*** Begin section ***
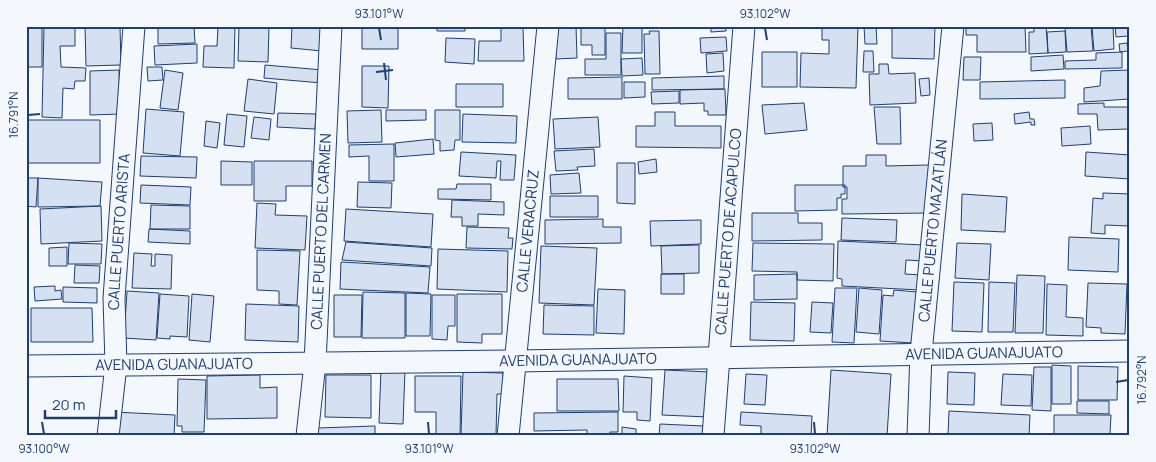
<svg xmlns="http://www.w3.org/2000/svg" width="1156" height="462" viewBox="0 0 1156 462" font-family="Manrope,sans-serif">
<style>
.building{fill:#d5e0f0;stroke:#1d3f73}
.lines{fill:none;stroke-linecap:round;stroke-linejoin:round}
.minor-casing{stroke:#1d3f73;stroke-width:23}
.minor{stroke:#f4f7fb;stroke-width:21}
.ticks{fill:none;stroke:#1d3f73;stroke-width:2}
.labels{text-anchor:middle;stroke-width:4;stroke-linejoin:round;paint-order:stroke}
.street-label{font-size:15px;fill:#1d3f73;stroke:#f4f7fb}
.neatline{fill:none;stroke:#1d3f73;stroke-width:2}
.ticks-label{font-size:12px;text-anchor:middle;fill:#1d3f73}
</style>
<rect width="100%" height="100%" fill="#f4f7fb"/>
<path class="building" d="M26,26H42V67H26Z
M44,26H75V46H60L61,67L86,68L85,81H75L74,89L63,88L62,118L42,117Z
M85,26H120L121,65L86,66Z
M158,26H194L195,43L158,44Z
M218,26H235L234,68L203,67L204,46H217Z
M239,26H269L268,62L238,61Z
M292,26H324L322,51L291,48Z
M362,26H398V49H362Z
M437,26H465V31H437Z
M554,26H576L577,58L556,59Z
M591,26H605V55H592V45H581V28Z
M623,26H642V53H622Z
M711,26H726V31L711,32Z
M822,26H858L856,88L800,87L801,53L829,54V40H822Z
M864,26H876L877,44H865Z
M892,26H935L934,59L892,58Z
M966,26H1025L1026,52H977V35H966Z
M1034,26H1046L1048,53L1029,54V32H1034Z
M1065,26H1091L1093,51L1067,52Z
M1092,26H1113L1114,49L1094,51Z
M1115,26H1130V53L1128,36L1116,37Z
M501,28H523L524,61H478L479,41H501Z
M649,31H659L660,74H645L644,34H650Z
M1065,31L1066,52L1048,53L1047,32Z
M606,33H621V75H585V59H606Z
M726,37L727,51L701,53L700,38Z
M446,38L475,39L474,64L445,62Z
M1127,43L1128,51L1120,52L1119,44Z
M197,44V63L155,65L154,46Z
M864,51H873L874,72H863Z
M762,52H797V87H762Z
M1122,52V68L1065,69V61L1096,60V53Z
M723,53L724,71L707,73L706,54Z
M1063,55L1064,69L1031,71V57Z
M964,57H981L980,80H963Z
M642,58L643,75L622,76L621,59Z
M879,64H888L889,74L915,73L916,103L870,105L869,74H879Z
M265,65L323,70L322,83L264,78Z
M362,66H389L388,108L362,107Z
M147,67H162L163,80L148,81Z
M119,70L120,114L90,115V71Z
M165,70L183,73L178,110L160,108Z
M1130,70V99L1084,102V88L1100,86L1101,71Z
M724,76V89L652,90V78Z
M622,77V99H568V78Z
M929,78L930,95L921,96L919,79Z
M248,79L277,83L274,114L244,111Z
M1065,80V98L980,99V82Z
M624,82H645V97L624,98Z
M456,84H503V107H456Z
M725,89L726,115H708V111H704V103L680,104V90Z
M679,91V103L652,104L651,92Z
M804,103L807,130L765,134L762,105Z
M1104,103V107H1128V129L1098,130L1097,114H1078V104Z
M874,107H900L901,144H877Z
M146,109L184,112L180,156L143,153Z
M381,110L382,142L348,143L347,111Z
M386,110H426V120L386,121Z
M435,110H460V140H455L454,150L440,151V141L435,140Z
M655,112H675V126H721V148L636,147V126H655Z
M1029,112L1030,119H1034L1035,125H1031V122L1015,124L1014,114Z
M278,113L316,114L315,129L277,127Z
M227,114L247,116L244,147L224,145Z
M463,114L517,116L516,143L462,142Z
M254,117L271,119L269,140L251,138Z
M598,117L600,147L555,149L553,119Z
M26,120H100V163H26Z
M206,121L220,123L217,148L204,146Z
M992,123L993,140L974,141L973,124Z
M1090,126L1091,144L1062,146L1061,128Z
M433,139L434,154L396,157L395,143Z
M394,144V181H369V156L349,157V145Z
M594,149L595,166L577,167L578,170L556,171L554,151Z
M461,152L516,155L514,180H500L501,161H497L496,178L459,176Z
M1086,152L1130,155V179L1085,176Z
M866,155H886V166L929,165L930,213L842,214V199H847V187H843V166H866Z
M141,156L197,157L196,178L140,176Z
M656,159L657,172L639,174L638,162Z
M221,161L252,162V185H221Z
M254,161H312V186H286V201H254Z
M617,163H635V204L617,203Z
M579,173L581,193L551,194L550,175Z
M26,178H38L36,207L26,206Z
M38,178L102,182L100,206L38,207Z
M358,182L392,183L391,208L357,207Z
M457,184H491V200L438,199V189H456Z
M141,185L191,187L190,205L140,203Z
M795,185H845V194H841V198H837V210L795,211Z
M1103,193L1130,194L1129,226L1105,225V234L1091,233L1093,198L1103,199Z
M962,194L1007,197L1005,232L961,230Z
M550,196H598V217H550Z
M452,200L504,202V215L478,214V226H462V217H451Z
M257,203L276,204L275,215L307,216L305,250L255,248Z
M151,205L190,206V229H150Z
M101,206L102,241L41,244L40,209Z
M346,209L433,214L431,247L344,241Z
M752,213H798V223H822V240L752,241Z
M842,218L897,220L896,242L841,240Z
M603,219V227H621V243L545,244V220Z
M701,220V244L651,246L650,221Z
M467,227L509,228L508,238H513L512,249L466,248Z
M149,229L190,231V244L148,242Z
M1069,237L1119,239L1118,272L1068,270Z
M838,241L924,245L923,261L906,260L905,274L921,275L920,290L842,286V279L837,278Z
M346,242L432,248L431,266L342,260Z
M69,243L102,244L101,264H68Z
M753,243L834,244L833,281L797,280V272L752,271Z
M957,243L991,244L989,280L955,278Z
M699,245V273L662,274L661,246Z
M541,246L597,248L594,305L539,303Z
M67,247V266H49V248Z
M438,249L508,251L507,292L437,289Z
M257,250L300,251L297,305L279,304V291L257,290Z
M134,253L152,254L151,266H155V254L172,255L171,289L132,288Z
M341,262L430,267L428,293L340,289Z
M75,265L100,266L99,283H74Z
M661,274H684V294H661Z
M797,274V299L754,300V275Z
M1017,275L1045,276L1043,333H1015Z
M954,282L984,283L982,332L952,331Z
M989,282L1015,283L1013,332H988Z
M1088,283L1127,284L1125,334L1101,333V328L1086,327Z
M1047,284L1067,285L1066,317L1083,318V336L1046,335Z
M55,286V291L61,290L62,299L35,301L34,287Z
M63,287L97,288V303L63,302Z
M835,288H857L854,343L832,342Z
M859,288L882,290L879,334L856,332Z
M598,289L625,290L624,334L596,333Z
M894,290L917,292L913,343L880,341L883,295L893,296Z
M127,291L159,293L156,340L124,338Z
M363,292L405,293V338H362Z
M406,293L431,294L430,336H406Z
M160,294L189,296L187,337L170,336V339L157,338Z
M192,294L214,296L210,342L189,340Z
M457,294H502V334H482V343L457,342Z
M334,295H362L361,337H334Z
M432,295H455V326H448L447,340L432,339Z
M751,302L795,303L794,341L750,340Z
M812,302L833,303L831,333L810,332Z
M246,304L299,306L298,342L245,340Z
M544,305L594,306V335L543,334Z
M26,307H28V340H26Z
M31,308H92L93,342H31Z
M1052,365L1071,366V404H1052Z
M1078,366L1118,367L1117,400H1078Z
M1034,367H1051V411L1032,410Z
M381,369L405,370L403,424L379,423Z
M665,370L710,372L708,417L662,415Z
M831,370L891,374L887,436H827Z
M463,372L503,373V394H497L496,436H461Z
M948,372L975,373L974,405L947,404Z
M746,374L767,375L765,405L744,404Z
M1003,374L1032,375L1031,406L1001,405Z
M260,375V388L277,387V418L207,419V376Z
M326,375H371V418L325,417Z
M415,376H461L460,436H436V412H415Z
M624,376L652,378L650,421L637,420V412H623Z
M178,379L206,380L204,432H182V426H177Z
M557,379H618L619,411H557Z
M1077,401H1109V414L1077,413Z
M949,411L1030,415L1029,436H948Z
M114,412L175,415L174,436H113Z
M618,412V432H610V436H587V430L534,431V413Z
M741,412L812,416L811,436L761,435V426L740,425Z
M1054,415H1111L1110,434H1054Z
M660,424L704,426L703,436H659Z
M375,426V435L388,436H318V428Z
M622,427L636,429V436H622Z"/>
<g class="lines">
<g class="minor-casing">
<g id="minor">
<path id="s1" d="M26,366L515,361L1130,351"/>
<path id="s2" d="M108,436L116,365L114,298L134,26"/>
<path id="s3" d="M307,436L315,363L331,26"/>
<path id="s4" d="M508,436L548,26"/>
<path id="s5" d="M713,436L744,26"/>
<path id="s6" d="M918,436L921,353L953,26"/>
</g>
</g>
<use href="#minor" class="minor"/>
</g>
<path class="ticks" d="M379,28L381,40M765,28L767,40M384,63L386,80M376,72L393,70M28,115L40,114M1116,382L1128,380M42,422L44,434M428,422L429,434M814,422L815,434"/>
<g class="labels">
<g class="street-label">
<text dy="5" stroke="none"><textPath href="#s2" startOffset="205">CALLE PUERTO ARISTA</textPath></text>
<text dy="5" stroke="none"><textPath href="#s3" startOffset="205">CALLE PUERTO DEL CARMEN</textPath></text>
<text dy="5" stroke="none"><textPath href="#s4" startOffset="206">CALLE VERACRUZ</textPath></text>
<text dy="5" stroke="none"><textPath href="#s5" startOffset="205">CALLE PUERTO DE ACAPULCO</textPath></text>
<text dy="5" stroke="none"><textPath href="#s6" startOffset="206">CALLE PUERTO MAZATLÁN</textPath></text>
<text dy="5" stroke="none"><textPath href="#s1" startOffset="958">AVENIDA GUANAJUATO</textPath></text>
<text dy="5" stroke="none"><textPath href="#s1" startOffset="552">AVENIDA GUANAJUATO</textPath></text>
<text dy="5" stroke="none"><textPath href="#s1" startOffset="148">AVENIDA GUANAJUATO</textPath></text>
</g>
</g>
<rect width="1156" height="462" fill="none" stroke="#f4f7fb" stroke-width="55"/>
<path d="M45 410v8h71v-8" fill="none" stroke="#1d3f73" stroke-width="2.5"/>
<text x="52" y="410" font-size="15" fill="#1d3f73" stroke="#f4f7fb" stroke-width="4" paint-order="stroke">20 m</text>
<rect x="28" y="28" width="1100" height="406" class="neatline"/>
<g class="ticks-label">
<text x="379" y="18">93.101°W</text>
<text x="765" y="18">93.102°W</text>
<text transform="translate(14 115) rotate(-90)" y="4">16.791°N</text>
<text transform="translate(1142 380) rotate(-90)" y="4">16.792°N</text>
<text x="44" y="453">93.100°W</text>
<text x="429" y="453">93.101°W</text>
<text x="815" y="453">93.102°W</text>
</g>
</svg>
*** End section ***
Where does the string "lines" occur in the data above? Copy every line that holds it.

.lines{fill:none;stroke-linecap:round;stroke-linejoin:round}
<g class="lines">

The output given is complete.